Instructions to follow >>
Reproduce the material word for word, starting at its first line and ending at the line that contains "When to Seek Professional Elect". Include both of those lines.

===== Extracted material =====

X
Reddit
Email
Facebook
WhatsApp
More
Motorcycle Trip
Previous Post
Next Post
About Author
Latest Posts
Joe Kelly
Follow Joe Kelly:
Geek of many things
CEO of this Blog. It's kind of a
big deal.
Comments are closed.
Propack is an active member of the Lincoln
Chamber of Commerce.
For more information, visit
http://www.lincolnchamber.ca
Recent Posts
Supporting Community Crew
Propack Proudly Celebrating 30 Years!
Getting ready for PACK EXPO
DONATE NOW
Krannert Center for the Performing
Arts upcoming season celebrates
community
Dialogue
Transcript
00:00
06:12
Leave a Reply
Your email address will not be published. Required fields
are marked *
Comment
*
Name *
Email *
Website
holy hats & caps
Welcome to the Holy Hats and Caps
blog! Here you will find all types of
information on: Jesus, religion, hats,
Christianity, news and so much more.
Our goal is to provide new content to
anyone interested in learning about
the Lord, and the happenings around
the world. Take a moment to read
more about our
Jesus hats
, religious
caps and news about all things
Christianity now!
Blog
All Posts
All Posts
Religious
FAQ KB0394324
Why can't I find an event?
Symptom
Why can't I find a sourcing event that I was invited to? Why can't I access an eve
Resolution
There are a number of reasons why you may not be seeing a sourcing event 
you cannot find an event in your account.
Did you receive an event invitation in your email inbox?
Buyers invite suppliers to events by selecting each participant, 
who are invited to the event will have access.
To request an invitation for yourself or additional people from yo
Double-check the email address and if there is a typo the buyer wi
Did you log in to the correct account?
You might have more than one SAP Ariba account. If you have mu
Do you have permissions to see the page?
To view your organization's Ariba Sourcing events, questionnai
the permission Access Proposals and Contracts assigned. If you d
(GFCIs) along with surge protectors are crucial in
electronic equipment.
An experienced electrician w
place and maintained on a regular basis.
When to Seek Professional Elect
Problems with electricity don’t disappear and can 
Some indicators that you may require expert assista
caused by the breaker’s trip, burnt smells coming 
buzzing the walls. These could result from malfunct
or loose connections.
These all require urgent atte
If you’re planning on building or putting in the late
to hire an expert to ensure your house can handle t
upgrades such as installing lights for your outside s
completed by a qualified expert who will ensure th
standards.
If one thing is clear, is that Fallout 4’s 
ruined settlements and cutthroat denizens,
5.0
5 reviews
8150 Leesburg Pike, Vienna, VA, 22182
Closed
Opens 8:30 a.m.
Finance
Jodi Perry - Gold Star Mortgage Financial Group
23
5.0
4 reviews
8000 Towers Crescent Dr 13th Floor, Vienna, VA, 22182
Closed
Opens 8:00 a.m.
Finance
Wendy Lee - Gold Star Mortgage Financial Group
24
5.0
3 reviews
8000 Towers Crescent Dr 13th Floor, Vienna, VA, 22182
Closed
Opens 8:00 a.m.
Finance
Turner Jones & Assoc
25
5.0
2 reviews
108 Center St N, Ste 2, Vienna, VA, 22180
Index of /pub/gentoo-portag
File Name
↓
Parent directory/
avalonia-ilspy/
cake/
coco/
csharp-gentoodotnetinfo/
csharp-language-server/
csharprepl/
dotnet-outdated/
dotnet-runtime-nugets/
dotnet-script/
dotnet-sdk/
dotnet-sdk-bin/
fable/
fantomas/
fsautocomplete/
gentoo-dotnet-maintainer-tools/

=====

Solution >>
X
Reddit
Email
Facebook
WhatsApp
More
Motorcycle Trip
Previous Post
Next Post
About Author
Latest Posts
Joe Kelly
Follow Joe Kelly:
Geek of many things
CEO of this Blog. It's kind of a
big deal.
Comments are closed.
Propack is an active member of the Lincoln
Chamber of Commerce.
For more information, visit
http://www.lincolnchamber.ca
Recent Posts
Supporting Community Crew
Propack Proudly Celebrating 30 Years!
Getting ready for PACK EXPO
DONATE NOW
Krannert Center for the Performing
Arts upcoming season celebrates
community
Dialogue
Transcript
00:00
06:12
Leave a Reply
Your email address will not be published. Required fields
are marked *
Comment
*
Name *
Email *
Website
holy hats & caps
Welcome to the Holy Hats and Caps
blog! Here you will find all types of
information on: Jesus, religion, hats,
Christianity, news and so much more.
Our goal is to provide new content to
anyone interested in learning about
the Lord, and the happenings around
the world. Take a moment to read
more about our
Jesus hats
, religious
caps and news about all things
Christianity now!
Blog
All Posts
All Posts
Religious
FAQ KB0394324
Why can't I find an event?
Symptom
Why can't I find a sourcing event that I was invited to? Why can't I access an eve
Resolution
There are a number of reasons why you may not be seeing a sourcing event 
you cannot find an event in your account.
Did you receive an event invitation in your email inbox?
Buyers invite suppliers to events by selecting each participant, 
who are invited to the event will have access.
To request an invitation for yourself or additional people from yo
Double-check the email address and if there is a typo the buyer wi
Did you log in to the correct account?
You might have more than one SAP Ariba account. If you have mu
Do you have permissions to see the page?
To view your organization's Ariba Sourcing events, questionnai
the permission Access Proposals and Contracts assigned. If you d
(GFCIs) along with surge protectors are crucial in
electronic equipment.
An experienced electrician w
place and maintained on a regular basis.
When to Seek Professional Elect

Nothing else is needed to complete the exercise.